Filter the records below, keeping only lines with the string "monitorar".

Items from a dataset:
=====

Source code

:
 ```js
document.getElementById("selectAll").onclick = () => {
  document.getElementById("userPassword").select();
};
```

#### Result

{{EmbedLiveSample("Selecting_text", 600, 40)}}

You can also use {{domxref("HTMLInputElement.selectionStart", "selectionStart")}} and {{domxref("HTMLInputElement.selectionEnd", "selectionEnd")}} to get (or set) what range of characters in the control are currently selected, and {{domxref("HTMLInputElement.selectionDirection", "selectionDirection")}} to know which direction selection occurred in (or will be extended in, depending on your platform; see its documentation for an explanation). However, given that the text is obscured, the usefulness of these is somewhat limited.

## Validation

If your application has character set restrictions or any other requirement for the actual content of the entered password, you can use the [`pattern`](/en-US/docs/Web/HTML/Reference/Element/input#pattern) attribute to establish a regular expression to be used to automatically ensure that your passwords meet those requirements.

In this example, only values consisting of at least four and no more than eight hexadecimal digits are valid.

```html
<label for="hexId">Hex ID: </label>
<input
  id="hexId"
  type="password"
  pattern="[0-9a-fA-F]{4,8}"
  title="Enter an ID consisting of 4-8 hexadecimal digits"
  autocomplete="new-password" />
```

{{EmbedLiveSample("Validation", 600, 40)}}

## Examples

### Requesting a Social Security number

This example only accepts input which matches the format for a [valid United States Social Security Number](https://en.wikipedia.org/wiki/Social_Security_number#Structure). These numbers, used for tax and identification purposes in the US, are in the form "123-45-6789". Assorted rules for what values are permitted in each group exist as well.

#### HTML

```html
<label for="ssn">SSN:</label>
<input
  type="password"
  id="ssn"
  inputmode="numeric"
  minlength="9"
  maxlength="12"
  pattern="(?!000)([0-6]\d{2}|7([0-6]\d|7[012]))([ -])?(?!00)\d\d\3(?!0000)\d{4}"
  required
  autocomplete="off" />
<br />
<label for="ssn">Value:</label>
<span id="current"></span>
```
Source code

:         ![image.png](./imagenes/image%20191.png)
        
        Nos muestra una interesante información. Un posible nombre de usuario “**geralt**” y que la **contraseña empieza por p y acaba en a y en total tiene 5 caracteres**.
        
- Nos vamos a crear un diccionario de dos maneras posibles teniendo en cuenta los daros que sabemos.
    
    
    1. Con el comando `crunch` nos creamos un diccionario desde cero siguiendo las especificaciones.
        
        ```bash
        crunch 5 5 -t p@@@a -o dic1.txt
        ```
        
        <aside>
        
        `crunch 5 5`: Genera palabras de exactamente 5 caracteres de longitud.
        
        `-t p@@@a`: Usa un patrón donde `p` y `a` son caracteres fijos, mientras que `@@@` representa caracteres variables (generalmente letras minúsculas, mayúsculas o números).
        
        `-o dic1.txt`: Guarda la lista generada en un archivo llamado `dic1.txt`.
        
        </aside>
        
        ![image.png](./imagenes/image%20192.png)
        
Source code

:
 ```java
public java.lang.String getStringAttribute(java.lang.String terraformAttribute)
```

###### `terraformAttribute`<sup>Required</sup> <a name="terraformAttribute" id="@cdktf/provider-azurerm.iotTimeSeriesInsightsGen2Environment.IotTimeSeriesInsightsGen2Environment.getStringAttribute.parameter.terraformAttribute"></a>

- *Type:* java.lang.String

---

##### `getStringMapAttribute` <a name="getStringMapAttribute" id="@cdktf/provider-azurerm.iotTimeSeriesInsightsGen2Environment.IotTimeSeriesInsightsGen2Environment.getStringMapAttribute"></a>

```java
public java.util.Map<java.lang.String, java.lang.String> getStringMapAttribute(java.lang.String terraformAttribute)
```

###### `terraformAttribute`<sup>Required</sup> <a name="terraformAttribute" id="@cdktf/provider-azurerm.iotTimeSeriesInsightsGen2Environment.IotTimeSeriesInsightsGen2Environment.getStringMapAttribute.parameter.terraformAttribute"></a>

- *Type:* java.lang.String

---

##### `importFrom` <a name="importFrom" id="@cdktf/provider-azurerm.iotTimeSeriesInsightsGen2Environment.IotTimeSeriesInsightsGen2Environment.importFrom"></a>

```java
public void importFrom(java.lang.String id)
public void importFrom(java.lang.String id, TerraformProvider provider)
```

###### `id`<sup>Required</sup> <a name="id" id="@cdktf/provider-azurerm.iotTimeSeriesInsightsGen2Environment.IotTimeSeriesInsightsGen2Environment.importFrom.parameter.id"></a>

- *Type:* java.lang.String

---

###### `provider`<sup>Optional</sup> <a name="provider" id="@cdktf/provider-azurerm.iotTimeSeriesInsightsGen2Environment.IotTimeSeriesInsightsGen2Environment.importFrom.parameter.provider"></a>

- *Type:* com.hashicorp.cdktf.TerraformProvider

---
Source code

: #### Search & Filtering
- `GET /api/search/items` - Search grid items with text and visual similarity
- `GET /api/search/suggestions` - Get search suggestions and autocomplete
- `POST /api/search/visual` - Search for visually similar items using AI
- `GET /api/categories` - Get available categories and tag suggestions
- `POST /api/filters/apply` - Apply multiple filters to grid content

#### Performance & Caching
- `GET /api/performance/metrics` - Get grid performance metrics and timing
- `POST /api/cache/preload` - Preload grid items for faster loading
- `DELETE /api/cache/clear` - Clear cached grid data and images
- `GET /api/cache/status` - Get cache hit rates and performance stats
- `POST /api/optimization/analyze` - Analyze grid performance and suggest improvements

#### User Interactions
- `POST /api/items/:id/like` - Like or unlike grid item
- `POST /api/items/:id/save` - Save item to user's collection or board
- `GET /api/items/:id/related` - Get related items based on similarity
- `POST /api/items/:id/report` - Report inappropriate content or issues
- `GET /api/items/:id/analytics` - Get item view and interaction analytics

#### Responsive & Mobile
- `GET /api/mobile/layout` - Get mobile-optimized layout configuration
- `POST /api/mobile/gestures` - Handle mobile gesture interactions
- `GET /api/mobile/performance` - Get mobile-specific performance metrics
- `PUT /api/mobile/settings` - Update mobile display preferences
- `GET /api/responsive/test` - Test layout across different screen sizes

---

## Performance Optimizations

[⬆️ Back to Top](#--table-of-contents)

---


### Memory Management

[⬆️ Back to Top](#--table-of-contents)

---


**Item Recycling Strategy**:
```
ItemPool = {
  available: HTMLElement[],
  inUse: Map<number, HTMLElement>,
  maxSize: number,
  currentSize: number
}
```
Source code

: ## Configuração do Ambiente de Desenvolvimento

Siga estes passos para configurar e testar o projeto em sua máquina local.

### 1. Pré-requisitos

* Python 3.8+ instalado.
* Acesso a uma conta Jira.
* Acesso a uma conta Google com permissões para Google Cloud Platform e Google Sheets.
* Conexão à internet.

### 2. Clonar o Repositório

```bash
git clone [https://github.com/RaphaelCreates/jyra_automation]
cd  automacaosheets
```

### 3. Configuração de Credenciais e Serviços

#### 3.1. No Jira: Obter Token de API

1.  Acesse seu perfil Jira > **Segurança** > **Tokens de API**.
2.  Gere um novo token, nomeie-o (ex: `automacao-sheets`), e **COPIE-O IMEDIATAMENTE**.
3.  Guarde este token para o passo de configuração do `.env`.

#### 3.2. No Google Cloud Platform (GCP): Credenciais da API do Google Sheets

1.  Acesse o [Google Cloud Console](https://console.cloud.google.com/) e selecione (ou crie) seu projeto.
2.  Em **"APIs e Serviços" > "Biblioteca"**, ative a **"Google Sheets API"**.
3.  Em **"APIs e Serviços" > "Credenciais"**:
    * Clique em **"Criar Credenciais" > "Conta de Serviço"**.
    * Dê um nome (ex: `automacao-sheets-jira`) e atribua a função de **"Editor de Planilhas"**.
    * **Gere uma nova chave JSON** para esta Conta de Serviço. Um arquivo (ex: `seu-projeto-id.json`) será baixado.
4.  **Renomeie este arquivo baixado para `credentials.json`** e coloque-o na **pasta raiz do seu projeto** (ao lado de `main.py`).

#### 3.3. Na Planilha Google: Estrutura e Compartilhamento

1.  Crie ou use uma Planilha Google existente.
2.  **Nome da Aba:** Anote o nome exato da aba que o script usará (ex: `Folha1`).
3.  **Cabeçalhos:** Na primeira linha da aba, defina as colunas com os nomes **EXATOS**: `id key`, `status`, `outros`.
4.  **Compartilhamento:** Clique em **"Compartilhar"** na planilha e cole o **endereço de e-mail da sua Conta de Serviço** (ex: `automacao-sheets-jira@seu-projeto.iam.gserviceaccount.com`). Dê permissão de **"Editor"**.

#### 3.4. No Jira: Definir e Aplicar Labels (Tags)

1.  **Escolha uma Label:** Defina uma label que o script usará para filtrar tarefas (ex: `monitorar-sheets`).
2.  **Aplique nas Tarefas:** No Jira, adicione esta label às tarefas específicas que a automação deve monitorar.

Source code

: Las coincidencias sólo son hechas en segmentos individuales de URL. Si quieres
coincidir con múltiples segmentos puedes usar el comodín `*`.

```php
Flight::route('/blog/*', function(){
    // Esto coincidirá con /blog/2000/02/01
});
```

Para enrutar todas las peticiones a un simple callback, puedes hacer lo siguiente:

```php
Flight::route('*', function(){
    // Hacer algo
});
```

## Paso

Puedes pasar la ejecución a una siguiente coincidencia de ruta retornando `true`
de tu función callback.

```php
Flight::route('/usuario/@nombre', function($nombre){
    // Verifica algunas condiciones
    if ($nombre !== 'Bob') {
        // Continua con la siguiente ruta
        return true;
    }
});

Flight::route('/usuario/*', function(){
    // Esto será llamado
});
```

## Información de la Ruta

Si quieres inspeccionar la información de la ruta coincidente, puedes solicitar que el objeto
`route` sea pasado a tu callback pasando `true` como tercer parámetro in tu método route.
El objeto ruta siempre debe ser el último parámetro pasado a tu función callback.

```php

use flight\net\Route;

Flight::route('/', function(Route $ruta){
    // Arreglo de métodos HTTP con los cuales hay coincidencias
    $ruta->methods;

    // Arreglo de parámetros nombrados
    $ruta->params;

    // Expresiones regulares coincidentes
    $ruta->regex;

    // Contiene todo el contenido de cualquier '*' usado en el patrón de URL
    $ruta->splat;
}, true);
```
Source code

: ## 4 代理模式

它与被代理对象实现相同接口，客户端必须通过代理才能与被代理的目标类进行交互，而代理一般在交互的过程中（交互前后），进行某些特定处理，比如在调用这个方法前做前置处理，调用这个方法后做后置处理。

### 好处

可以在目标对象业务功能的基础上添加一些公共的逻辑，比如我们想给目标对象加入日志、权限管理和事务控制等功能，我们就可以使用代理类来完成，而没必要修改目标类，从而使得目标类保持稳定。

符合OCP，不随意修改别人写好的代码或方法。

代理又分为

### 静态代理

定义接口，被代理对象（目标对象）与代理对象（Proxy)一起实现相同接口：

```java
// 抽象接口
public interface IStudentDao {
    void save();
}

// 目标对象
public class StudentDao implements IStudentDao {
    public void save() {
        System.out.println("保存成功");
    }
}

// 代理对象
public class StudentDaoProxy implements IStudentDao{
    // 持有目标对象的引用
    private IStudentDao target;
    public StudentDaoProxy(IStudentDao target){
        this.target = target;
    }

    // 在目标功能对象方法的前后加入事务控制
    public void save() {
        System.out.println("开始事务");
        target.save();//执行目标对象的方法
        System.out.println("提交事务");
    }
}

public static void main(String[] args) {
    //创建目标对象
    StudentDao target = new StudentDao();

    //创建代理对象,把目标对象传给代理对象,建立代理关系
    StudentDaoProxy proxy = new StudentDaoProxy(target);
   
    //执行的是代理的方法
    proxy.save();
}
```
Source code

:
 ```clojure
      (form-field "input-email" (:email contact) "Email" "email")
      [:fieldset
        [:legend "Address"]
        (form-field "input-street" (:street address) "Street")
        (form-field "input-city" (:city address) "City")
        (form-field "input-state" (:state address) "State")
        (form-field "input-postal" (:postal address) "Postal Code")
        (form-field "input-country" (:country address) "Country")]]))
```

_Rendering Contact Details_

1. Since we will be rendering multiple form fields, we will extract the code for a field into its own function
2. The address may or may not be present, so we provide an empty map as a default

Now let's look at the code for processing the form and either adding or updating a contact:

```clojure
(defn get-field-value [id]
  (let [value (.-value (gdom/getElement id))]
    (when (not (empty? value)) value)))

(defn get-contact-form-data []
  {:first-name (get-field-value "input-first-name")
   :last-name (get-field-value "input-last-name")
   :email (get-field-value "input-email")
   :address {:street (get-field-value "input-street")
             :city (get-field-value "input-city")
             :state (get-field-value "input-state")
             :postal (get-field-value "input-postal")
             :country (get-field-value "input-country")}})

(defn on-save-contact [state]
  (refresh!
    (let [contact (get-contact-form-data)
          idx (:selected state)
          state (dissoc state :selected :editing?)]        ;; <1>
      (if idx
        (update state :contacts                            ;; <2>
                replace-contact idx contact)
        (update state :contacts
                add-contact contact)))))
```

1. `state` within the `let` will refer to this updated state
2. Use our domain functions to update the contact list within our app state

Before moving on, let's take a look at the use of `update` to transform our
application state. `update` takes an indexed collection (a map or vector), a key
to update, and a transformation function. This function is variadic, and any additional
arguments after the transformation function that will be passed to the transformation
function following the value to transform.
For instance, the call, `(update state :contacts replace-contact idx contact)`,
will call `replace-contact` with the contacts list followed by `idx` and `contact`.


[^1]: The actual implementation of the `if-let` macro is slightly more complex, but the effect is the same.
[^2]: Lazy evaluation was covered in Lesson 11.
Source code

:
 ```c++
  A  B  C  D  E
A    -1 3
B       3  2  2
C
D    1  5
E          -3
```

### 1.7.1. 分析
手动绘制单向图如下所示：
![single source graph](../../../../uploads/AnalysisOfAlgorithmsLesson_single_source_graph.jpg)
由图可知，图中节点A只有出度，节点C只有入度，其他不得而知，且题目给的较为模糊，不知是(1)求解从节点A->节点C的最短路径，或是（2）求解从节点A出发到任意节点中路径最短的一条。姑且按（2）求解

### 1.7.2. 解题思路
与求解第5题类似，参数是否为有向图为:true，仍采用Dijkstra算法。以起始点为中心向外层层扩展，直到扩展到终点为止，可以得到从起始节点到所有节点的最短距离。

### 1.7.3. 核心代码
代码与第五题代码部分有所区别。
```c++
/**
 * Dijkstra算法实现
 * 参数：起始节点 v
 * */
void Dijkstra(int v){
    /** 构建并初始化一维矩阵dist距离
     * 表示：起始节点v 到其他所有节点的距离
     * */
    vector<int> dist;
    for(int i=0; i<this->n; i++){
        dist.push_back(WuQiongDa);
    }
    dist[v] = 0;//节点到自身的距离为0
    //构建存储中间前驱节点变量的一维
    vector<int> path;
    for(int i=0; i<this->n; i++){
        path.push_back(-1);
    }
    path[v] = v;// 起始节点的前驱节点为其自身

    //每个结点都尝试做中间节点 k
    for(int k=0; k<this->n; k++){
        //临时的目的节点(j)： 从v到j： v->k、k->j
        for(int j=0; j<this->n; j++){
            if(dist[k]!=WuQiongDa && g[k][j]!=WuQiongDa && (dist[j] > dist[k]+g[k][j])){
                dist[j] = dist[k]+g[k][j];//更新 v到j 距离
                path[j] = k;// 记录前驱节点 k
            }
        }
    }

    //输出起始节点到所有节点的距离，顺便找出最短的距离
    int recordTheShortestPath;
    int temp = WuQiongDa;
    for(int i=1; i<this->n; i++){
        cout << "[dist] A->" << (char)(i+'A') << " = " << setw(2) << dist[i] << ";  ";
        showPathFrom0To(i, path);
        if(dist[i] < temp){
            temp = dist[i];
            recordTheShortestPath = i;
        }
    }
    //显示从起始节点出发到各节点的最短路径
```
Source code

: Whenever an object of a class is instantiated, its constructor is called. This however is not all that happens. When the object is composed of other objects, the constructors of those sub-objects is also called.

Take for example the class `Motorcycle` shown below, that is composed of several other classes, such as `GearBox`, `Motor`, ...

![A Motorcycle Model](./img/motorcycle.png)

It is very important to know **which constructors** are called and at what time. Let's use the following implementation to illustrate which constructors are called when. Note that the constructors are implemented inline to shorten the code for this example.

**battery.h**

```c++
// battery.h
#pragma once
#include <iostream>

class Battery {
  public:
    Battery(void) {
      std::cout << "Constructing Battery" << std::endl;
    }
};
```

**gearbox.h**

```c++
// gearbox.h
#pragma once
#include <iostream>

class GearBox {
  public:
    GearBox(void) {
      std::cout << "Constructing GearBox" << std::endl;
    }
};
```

=====

▸ **Answer to the exercise**
1.  **Escolha uma Label:** Defina uma label que o script usará para filtrar tarefas (ex: `monitorar-sheets`).
2.  **Aplique nas Tarefas:** No Jira, adicione esta label às tarefas específicas que a automação deve monitorar.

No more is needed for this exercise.